A biscuit from Bangladesh, Pran Foods’ Potata Biscuits, has spread like wildfire across India.
The Potata Craze
Packed super tightly in a neat row of perfectly round, perfectly golden discs, the biscuits contain a substantial amount of potato and is technically a biscuit-chip hybrid that is wafer-thin, small enough to be gobbled in one go.
Being a food blogger myself, I had to try to write this, so I went crazy, as I bought a couple of packets for myself to gorge on. The culmination of sweet and salt was overpowered with undertones of spicy and tangy. The mouthfeel was just very smooth, to say the least, for it melts in your mouth as soon as your tongue inches towards it.
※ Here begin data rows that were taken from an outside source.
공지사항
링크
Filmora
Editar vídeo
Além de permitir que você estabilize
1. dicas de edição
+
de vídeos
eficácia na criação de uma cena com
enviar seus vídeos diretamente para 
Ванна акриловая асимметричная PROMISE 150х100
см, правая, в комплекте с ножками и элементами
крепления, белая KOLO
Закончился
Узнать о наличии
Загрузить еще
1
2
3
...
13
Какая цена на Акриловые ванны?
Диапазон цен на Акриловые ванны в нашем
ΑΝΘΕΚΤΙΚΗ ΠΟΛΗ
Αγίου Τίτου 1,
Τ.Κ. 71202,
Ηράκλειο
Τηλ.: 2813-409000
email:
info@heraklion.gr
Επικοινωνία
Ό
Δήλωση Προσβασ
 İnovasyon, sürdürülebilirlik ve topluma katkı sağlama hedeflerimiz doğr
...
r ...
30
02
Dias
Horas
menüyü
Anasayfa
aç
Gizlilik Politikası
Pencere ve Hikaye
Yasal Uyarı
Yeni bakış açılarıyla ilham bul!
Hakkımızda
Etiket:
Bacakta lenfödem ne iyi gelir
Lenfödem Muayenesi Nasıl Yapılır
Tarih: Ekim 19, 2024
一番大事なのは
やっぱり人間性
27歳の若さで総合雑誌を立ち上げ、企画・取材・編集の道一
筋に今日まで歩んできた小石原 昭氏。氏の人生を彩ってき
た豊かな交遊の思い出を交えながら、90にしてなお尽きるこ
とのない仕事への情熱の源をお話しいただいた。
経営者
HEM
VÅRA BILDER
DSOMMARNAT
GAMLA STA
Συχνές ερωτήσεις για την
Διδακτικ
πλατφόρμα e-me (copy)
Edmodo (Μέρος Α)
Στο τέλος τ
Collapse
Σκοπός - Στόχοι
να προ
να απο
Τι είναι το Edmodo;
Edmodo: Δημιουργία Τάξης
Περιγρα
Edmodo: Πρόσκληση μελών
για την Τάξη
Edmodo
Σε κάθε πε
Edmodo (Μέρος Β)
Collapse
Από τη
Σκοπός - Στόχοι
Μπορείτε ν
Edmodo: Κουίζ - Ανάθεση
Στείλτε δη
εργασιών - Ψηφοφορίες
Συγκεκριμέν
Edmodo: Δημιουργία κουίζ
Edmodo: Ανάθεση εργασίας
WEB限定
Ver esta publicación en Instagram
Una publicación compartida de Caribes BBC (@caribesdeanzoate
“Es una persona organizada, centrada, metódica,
It ranks similar to Pulse candies in the field of candies and Maggi in the field of instant noodles, where no one knows how it became the dominant product in the market, but it just did.
At PRAN, they believe you “should enjoy what you eat and still be able to live a healthy life.” That is why they are “dedicated to making the food that people love even better.”
Founded in 1981, by ex-army man Amjad Khan Chowdhury, then known as Rangpur Foundry, this company now employs over 1,00,000 people and exports to almost 145 countries with exports worth ₹92.8 crores in the fiscal year 2019-2020 alone.
They have grown beyond what their country has to offer and have heavily profited from it. PRAN is providing people with beverages, biscuits & bakery, culinary, dairy, snacks and confectionery as their itinerary.
PRAN in India
Initially available mainly in the North-East and West Bengal, Pran’s products first got popularized in this region ten years ago, especially their rusk biscuits, packaged jhal muri (spicy puffed rice), instant noodles and packaged juices.
Potata is probably the first product from the company that has achieved pan-India popularity, though, and is available in most markets, even beyond Bengal and runs into southern India as well.
“It is now part of a distribution network that crisscrosses India”, says Ahsan Khan Chowdhury, chairman, and CEO of the Pran-RFL Group. It is currently involved in everything from agri-processing and farm machinery manufacture to selling stationery and toys.
PRAN might just be the next big thing in this region and they’ll be worthy of it.